Mouw takes up the work of wresting the name, “evangelical” away from those who have co-opted it in order to amplify the best theological heritage it represents. He is committed in the process to the reformed moto of ecclesia reformata semper reformanda. He does not propose a passive stasis or nostalgia, but active pursuit of God in fullness and truth.

I see the deconstruction about church life, community engagement, and appropriate lifestyles mentioned by Mouw as emanating from two forces. The first is a syncretism with the context of the United States. In this direction the evangelical assumptions about itself have become more and more comfortable with its equivalence to American exceptionalism and nationalism.  The second is a deconstruction emanating from the work of the Holy Spirit challenging culture assumptions that draws the church into a clearer reflection of the ministry of Christ. The later is where I place the discussion of Mouw who himself reflects a maturing of perspective that results from his engagement with the word and the spirit of God.

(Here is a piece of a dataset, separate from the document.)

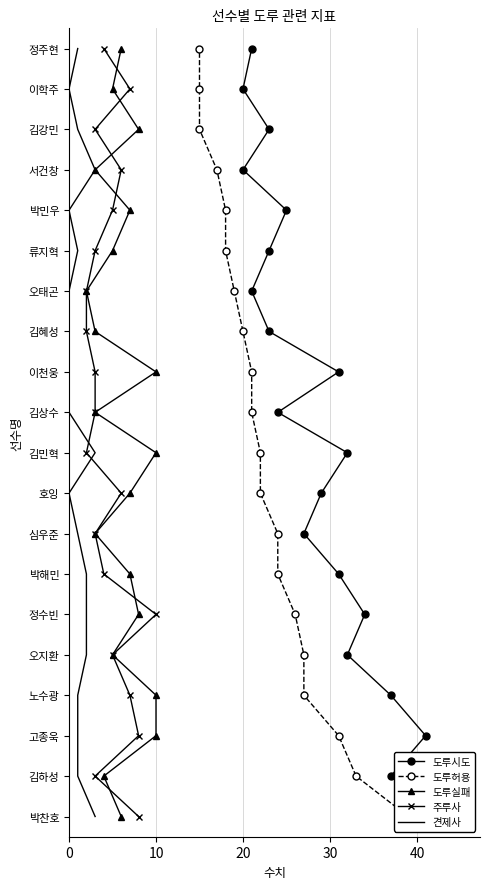

How many lines are shown in the chart?

5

I found a heuristic in Mouw’s book that gives me direction on how to retain a personal integrity in claiming to be evangelical and a basis on which to challenge the misuse of the word by those who co-opt “evangelical” for their political agenda. May God grant us the grace and love to be the church Jesus calls us to be in the world.

[1] Bonhoeffer, Dietrich. (2009) Ethics: Dietrich Bonhoeffer works volume 6. Clifford J. Green ed. Minneapolis, MN: Fortress Press, 60-61.

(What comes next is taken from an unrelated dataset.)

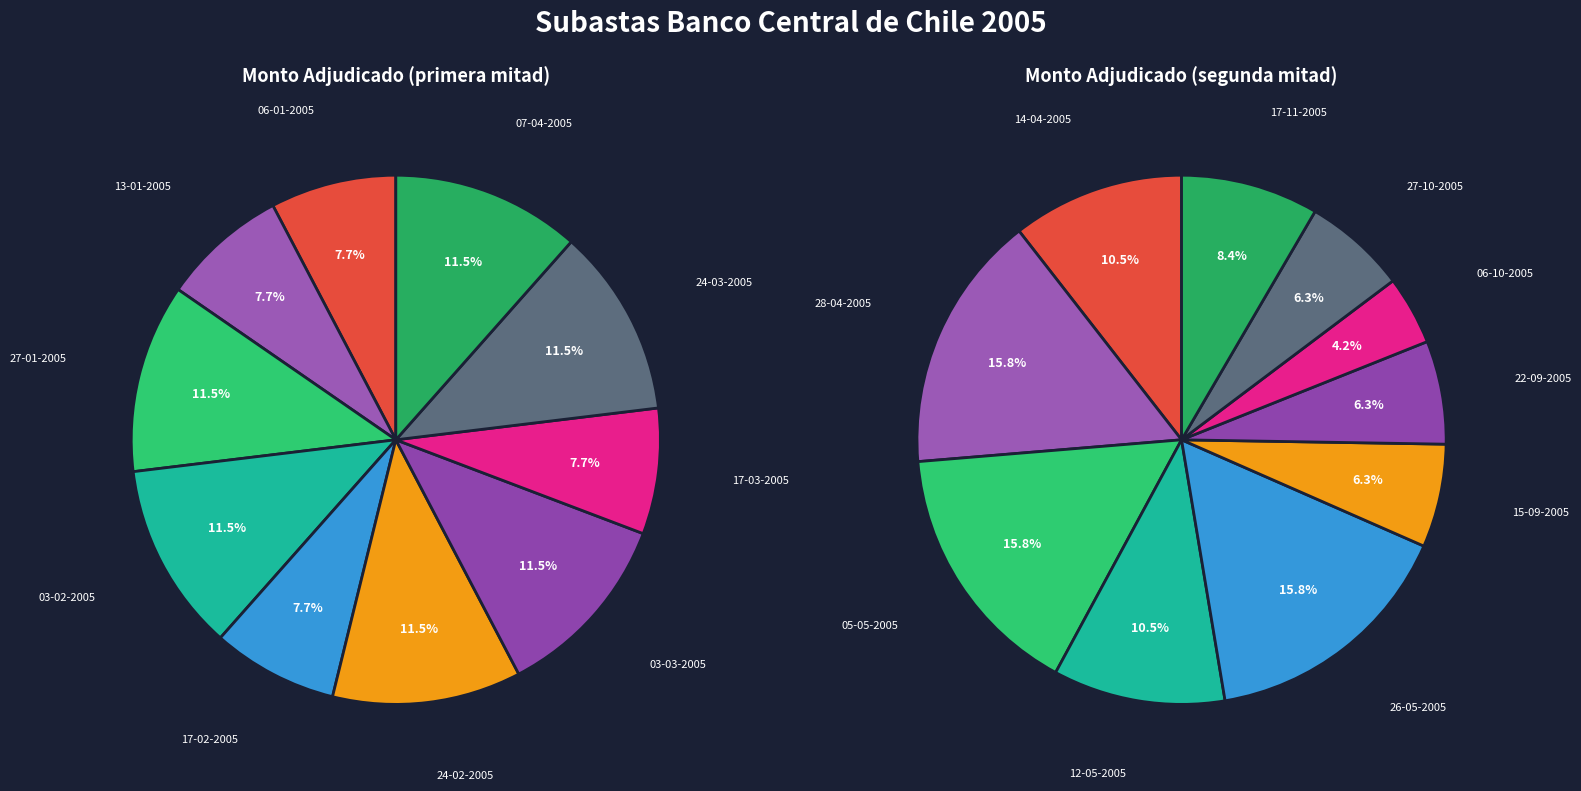

To the nearest percent, what is the combined percentage of 24-02-2005 and 27-01-2005?

23%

[2] Source: https://www.minnpost.com/eric-black-ink/2019/04/on-michele-bachmann-and-her-view-of-trumps-godliness/; Accessed 26 June 2019.

[3] Mouw 2019:10.

[4] Bonhoeffer, Dietrich. (2009) Ethics: Dietrich Bonhoeffer works volume 6. Clifford J. Green ed. Minneapolis, MN: Fortress Press. Bonhoeffer again makes a important contribution. The opposite of a critically engaged faith is any one of the inadequate options identified by Bonhoeffer that oppose formation: Reason which cannot grasp the abyss of holiness or the abyss of evil; Fanaticism which assumes that the power of evil can be faced with purity of the will and principle; Conscience which attempts to fend off the power of superior predicaments only to be torn apart and settle for an assuaged versus good conscience to keep from despairing; Personal freedom that values necessary action over untarnished conscience, fruitful compromise over barren principle, or radicalism over barren wisdom of a middle way consent to bad to avoid the worse unable to recognize that the worse they seek to avoid may be the better one; Private virtuousness that does good according to abilities but necessarily renounces public life in the self-deception necessary to remain lean from the stain of responsible action in the world. “In all that they do, what they fail to do will not let them rest.” (80)

[5] Miroslav Wolf and Matthew Coasmun. (2019) For the Life of the World: theology that makes a difference. Grand Rapids, MI: Brazos Press, 82.

[6] Miroslav Wolf and Matthew Croasmun. (2019) For the Life of the World: theology that makes a difference. Grand Rapids, MI: Brazos Press, 69. “The image of the home of God as an abiding relation between God and the world fits well with two great images bookend the Bible. Both are images of the creations’ wholeness and flourishing. …the verdant garden (Gen. 2:4-3:22)…the thriving (and verdant) city (Rev. 21:1-22:7).” This integration and the point of human flourishing as a result of relationship with God is a theme amplified by Wolf and Croasmun that illustrates integration and common grace.